Voici quelques précisions sur cette situation.

• La première est l’annonce qu’il y aura sans doute d’autres “flottilles” et qu’elles seront, cette fois, protégées par la marine turque. (Sur Alternet.org le 31 mai 2010… «Turkey has threatened Israel with unprecedented action after Israeli forces attacked an aid vessel, killing 10 peace activists headed to Gaza. […] Ankara warned that further supply vessels will be sent to Gaza, escorted by the Turkish Navy, a development with unpredictable consequences.)
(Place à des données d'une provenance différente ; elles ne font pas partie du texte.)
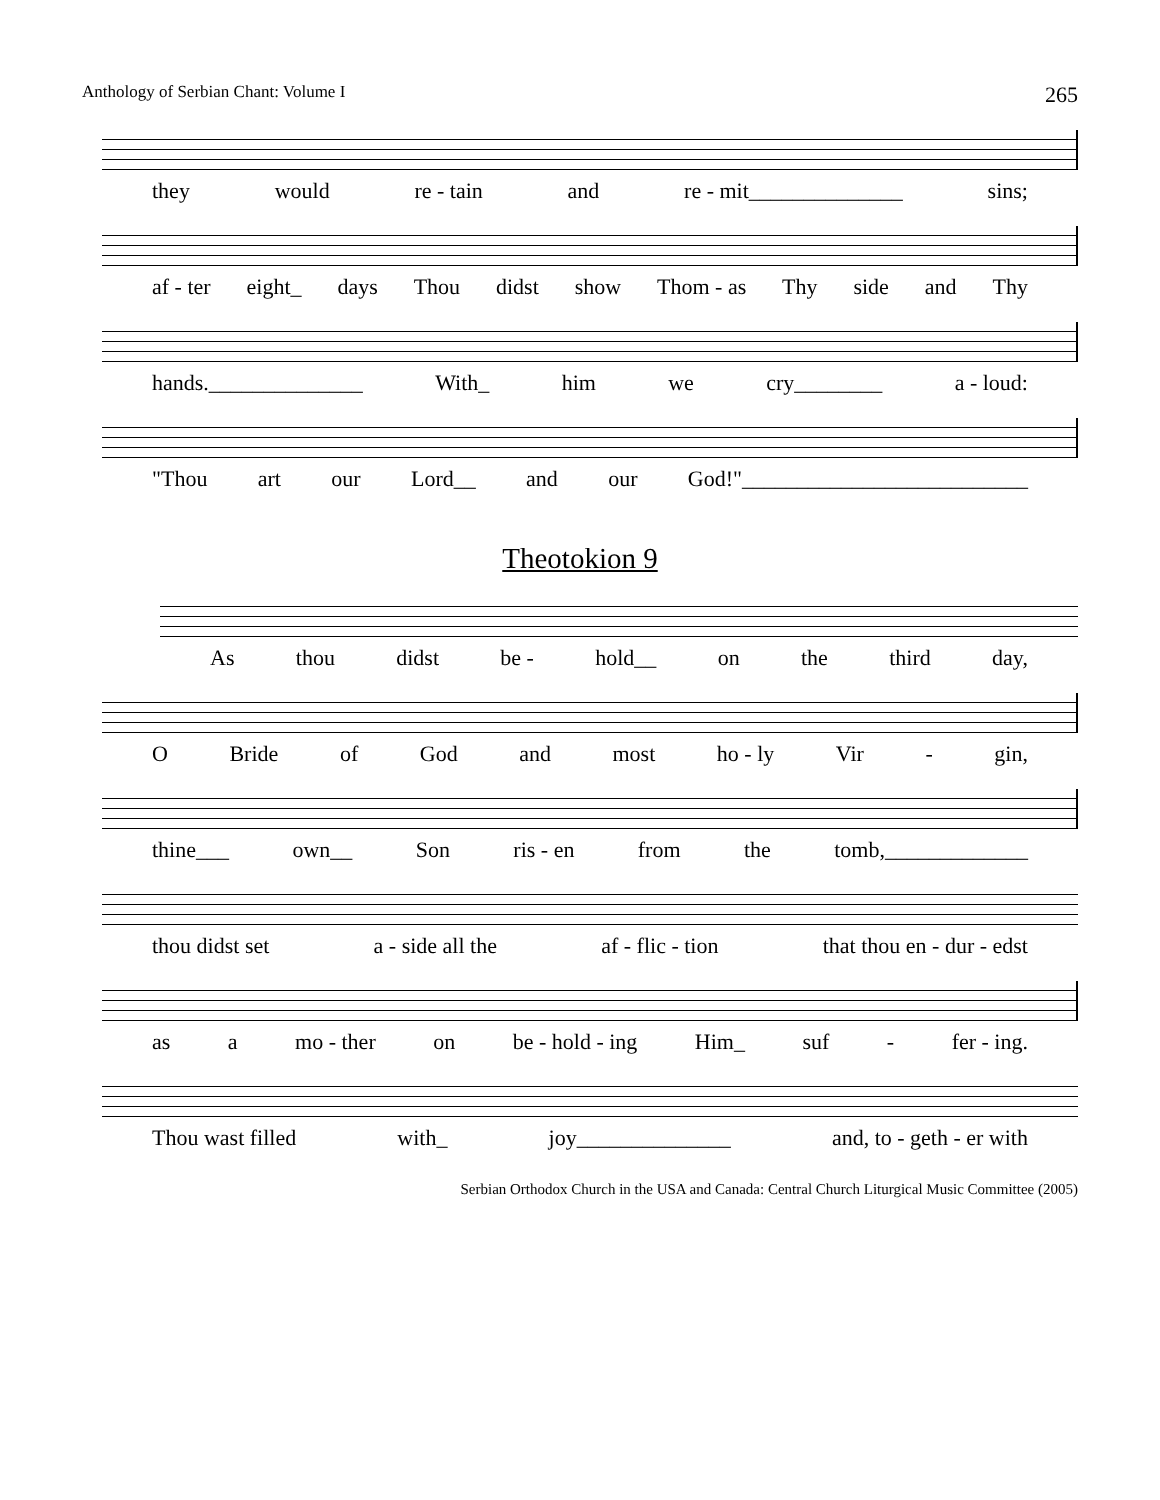Anthology of Serbian Chant: Volume I 265
they would re - tain and re - mit______________ sins;
af - ter eight_ days Thou didst show Thom - as Thy side and Thy
hands.______________ With_ him we cry________ a - loud:
"Thou art our Lord__ and our God!"__________________________
Theotokion 9
As thou didst be - hold__ on the third day,
O Bride of God and most ho - ly Vir - gin,
thine___ own__ Son ris - en from the tomb,_____________
thou didst set a - side all the af - flic - tion that thou en - dur - edst
as a mo - ther on be - hold - ing Him_ suf - fer - ing.
Thou wast filled with_ joy______________ and, to - geth - er with
Serbian Orthodox Church in the USA and Canada: Central Church Liturgical Music Committee (2005)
• La seconde, qu’il y a eu une communication entre le chef d’état-major israélien et le chef d’état-major turc. Le premier informait le second de l’opération et le second a réagi en condamnant cette attaque, qualifiée d’inacceptable. On peut lire notamment, dans AFP relayé par SpaceWar.com le 31 mai 2010 : «Turkish army chief Ilker Basbug told his Israeli counterpart Monday that the deadly raid on the Gaza-bound aid fleet was “grave and unacceptable”, the Turkish military said. The two men spoke on the telephone after Israeli chief of staff Gabi Ashkenazi called Basbug to brief him of the Israeli operation on the fleet of ships carrying supplies to the Gaza Strip. “During the conversation, Basbug told the Israeli chief of staff that the use of military force in the incident in international waters was grave and unacceptable,” said a brief statement on the army's Internet site. Basbug also said that the Israeli operation “had led to very serious consequences,” the statement added.»
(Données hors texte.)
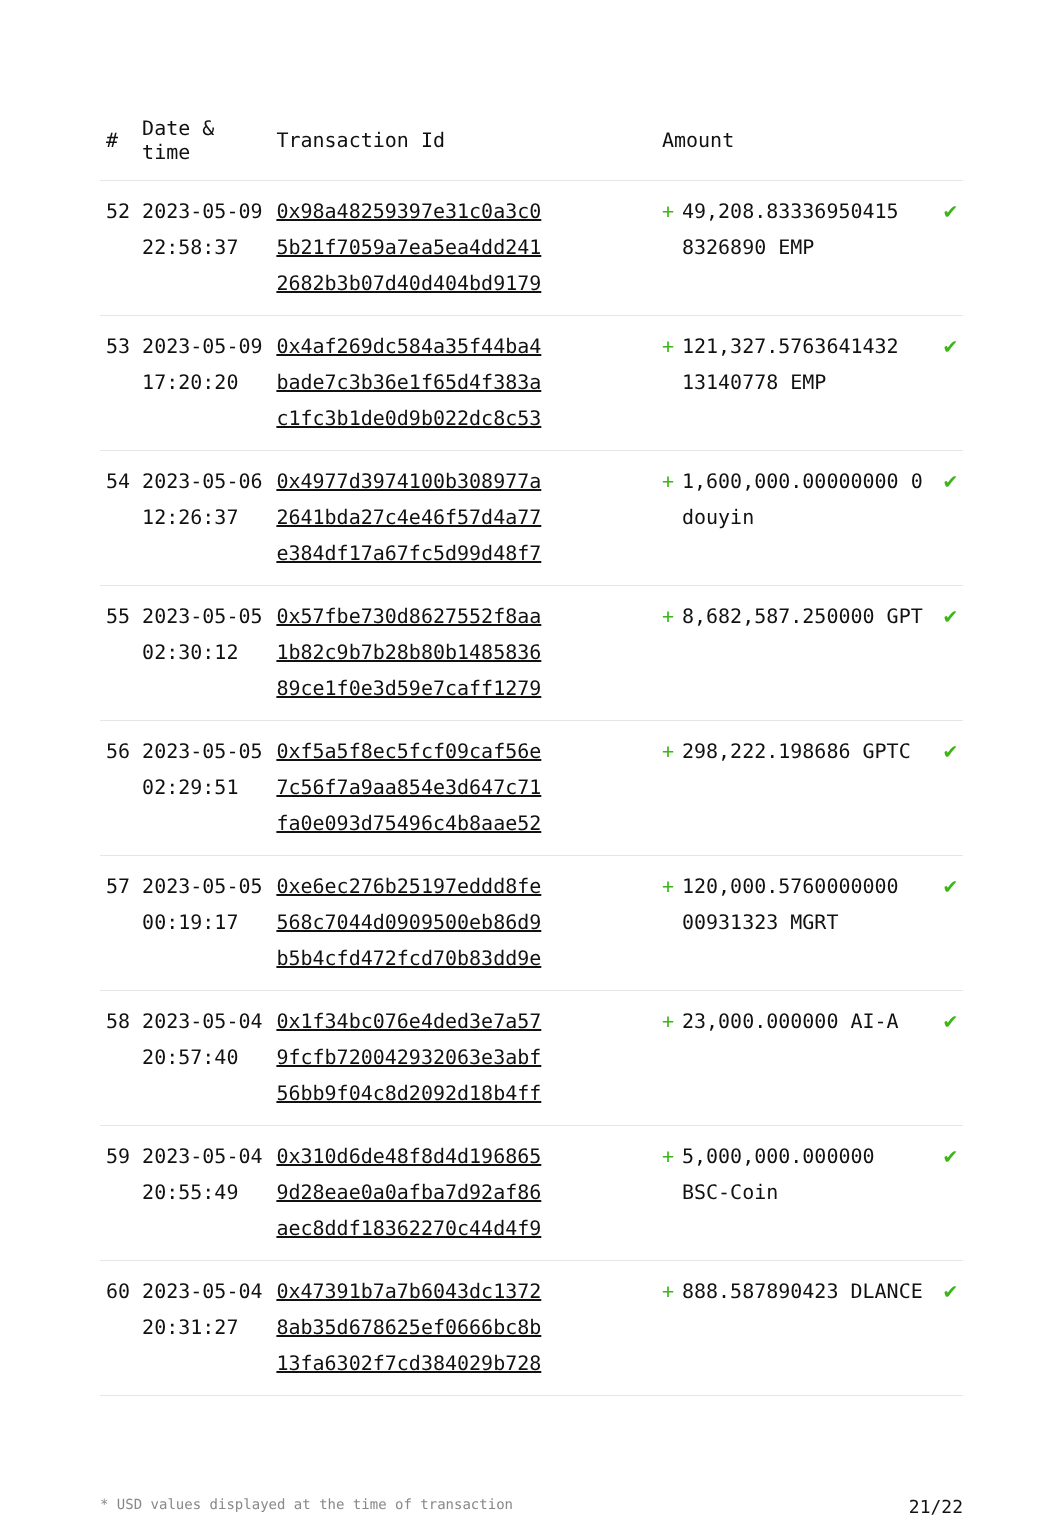| # | Date & time | Transaction Id | Amount | | |
| --- | --- | --- | --- | --- | --- |
| 52 | 2023-05-09 22:58:37 | 0x98a48259397e31c0a3c0 5b21f7059a7ea5ea4dd241 2682b3b07d40d404bd9179 | + | 49,208.83336950415 8326890 EMP | ✔ |
| 53 | 2023-05-09 17:20:20 | 0x4af269dc584a35f44ba4 bade7c3b36e1f65d4f383a c1fc3b1de0d9b022dc8c53 | + | 121,327.5763641432 13140778 EMP | ✔ |
| 54 | 2023-05-06 12:26:37 | 0x4977d3974100b308977a 2641bda27c4e46f57d4a77 e384df17a67fc5d99d48f7 | + | 1,600,000.00000000 0 douyin | ✔ |
| 55 | 2023-05-05 02:30:12 | 0x57fbe730d8627552f8aa 1b82c9b7b28b80b1485836 89ce1f0e3d59e7caff1279 | + | 8,682,587.250000 GPT | ✔ |
| 56 | 2023-05-05 02:29:51 | 0xf5a5f8ec5fcf09caf56e 7c56f7a9aa854e3d647c71 fa0e093d75496c4b8aae52 | + | 298,222.198686 GPTC | ✔ |
| 57 | 2023-05-05 00:19:17 | 0xe6ec276b25197eddd8fe 568c7044d0909500eb86d9 b5b4cfd472fcd70b83dd9e | + | 120,000.5760000000 00931323 MGRT | ✔ |
| 58 | 2023-05-04 20:57:40 | 0x1f34bc076e4ded3e7a57 9fcfb720042932063e3abf 56bb9f04c8d2092d18b4ff | + | 23,000.000000 AI-A | ✔ |
| 59 | 2023-05-04 20:55:49 | 0x310d6de48f8d4d196865 9d28eae0a0afba7d92af86 aec8ddf18362270c44d4f9 | + | 5,000,000.000000 BSC-Coin | ✔ |
| 60 | 2023-05-04 20:31:27 | 0x47391b7a7b6043dc1372 8ab35d678625ef0666bc8b 13fa6302f7cd384029b728 | + | 888.587890423 DLANCE | ✔ |
* USD values displayed at the time of transaction 21/22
• Un article du Times de Londres, le 1er juin 2010, analyse la détérioration des relations entre Israël et la Turquie. On y lit notamment ce passage, qui restitue effectivement la pensée des analystes politiques et stratégiques israéliens et donne une base d’explication acceptable pour le comportement d’Israël, qui apparaît extrêmement risqué, vis-à-vis de la Turquie.
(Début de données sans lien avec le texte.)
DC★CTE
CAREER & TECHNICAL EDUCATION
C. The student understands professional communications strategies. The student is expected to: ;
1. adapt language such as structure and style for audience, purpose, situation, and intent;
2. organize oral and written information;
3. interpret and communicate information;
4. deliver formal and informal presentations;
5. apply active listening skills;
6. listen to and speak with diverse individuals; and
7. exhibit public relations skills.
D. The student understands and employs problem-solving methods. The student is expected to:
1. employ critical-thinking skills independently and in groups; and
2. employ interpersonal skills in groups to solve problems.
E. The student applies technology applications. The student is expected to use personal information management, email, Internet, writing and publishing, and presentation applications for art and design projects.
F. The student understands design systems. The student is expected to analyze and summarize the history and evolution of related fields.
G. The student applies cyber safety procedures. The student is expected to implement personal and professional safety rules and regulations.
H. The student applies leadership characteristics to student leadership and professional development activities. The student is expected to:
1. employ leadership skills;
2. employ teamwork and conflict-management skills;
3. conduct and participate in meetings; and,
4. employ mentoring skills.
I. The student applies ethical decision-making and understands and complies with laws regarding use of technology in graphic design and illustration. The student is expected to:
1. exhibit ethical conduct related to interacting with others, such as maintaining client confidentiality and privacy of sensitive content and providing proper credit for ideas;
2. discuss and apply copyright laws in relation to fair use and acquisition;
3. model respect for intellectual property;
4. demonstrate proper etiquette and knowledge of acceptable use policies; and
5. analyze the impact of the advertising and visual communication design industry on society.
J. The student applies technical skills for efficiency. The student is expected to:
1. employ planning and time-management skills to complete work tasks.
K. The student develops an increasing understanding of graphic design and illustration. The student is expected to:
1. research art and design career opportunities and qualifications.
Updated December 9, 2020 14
«Israeli analysts believe that the deterioration of ties with Turkey was beyond its control. They believe that Turkey, having been kept waiting too long by the European Union for membership, is turning its interest and influence eastwards in what they call “neo-Ottomanism”, the policy that could reshape the power structure in the region and make Ankara — traditionally a bridge between East and West — a new force in the Middle East.»

Notre commentaire

@PAYANT La dégradation des relations stratégiques entre Israël et la Turquie était un fait acquis avant les événements de la nuit de dimanche à lundi, mais elle prend désormais l’allure d’une possible confrontation. Les deux gouvernements sont conduits par des hommes extrêmement engagés et, pour ce qui concerne les relations entre les deux pays, très peu inclinés aux concessions. C’est sans aucun doute le cas d’Erdogan, qui est personnellement concerné par le comportement d’Israël, comme il l’a montré dès janvier 2009, au cours de diverses interventions.

Mais la situation est encore plus intéressante du côté israélien, parce qu’elle nous apporte des lumières nouvelles. Il semble que la paranoïa propre à la direction israélienne, notamment chez Netanyahou, se retrouve dans les analyses israéliennes de l’évolution turque, comme le montre l’extrait du Times. Pour ces analystes, l’évolution turque est le fait de la Turquie seule, de sa frustration à propos des entraves à l’entrée dans l’UE, et d’une “islamisation” de ses conceptions et de sa politique. Par conséquent, laissent entendre ces analyses, Israël n’a aucune responsabilité dans cette évolution, qui est perçue selon le prisme islamophobe obsessionnel des Israéliens. L’analyse qui est présentée est en effet singulièrement, et même extraordinairement tronquée, sinon faussaire. La Turquie établit des liens puissants avec la Russie et avec divers pays “émergents” (le Brésil), elle joue un rôle encore plus important dans le Caucase et dans le bassin de la Mer Noire qu'au Moyen-Orient, elle a un rôle important comme relais des transferts énergétiques du Caucase vers l’Europe. Tout cela contredit complètement l’analyse israélienne qui fait de l’évolution de la Turquie un repliement sur l’islamisme et sur la situation au Moyen-Orient. Bien entendu, la Turquie doit jouer un rôle important au Moyen-Orient, mais c’est dans le cadre d'une stratégie d’ouverture vers le Caucase et la Russie, c’est-à-dire le contraire d’un enfermement. (C’est le concept de “superpuissance régionale”, très différent de celui de “puissance régionale”, signifiant qu’au contraire de ce dernier, le pays jouant ce rôle cherche justement à établir des lignes de coopération et d’intérêts stratégiques à partir de sa région vers d’autres régions l’environnant. Il ne concentre pas sa puissance sur une région mais cherche à la diversifier dans différentes directions hors de sa zone.)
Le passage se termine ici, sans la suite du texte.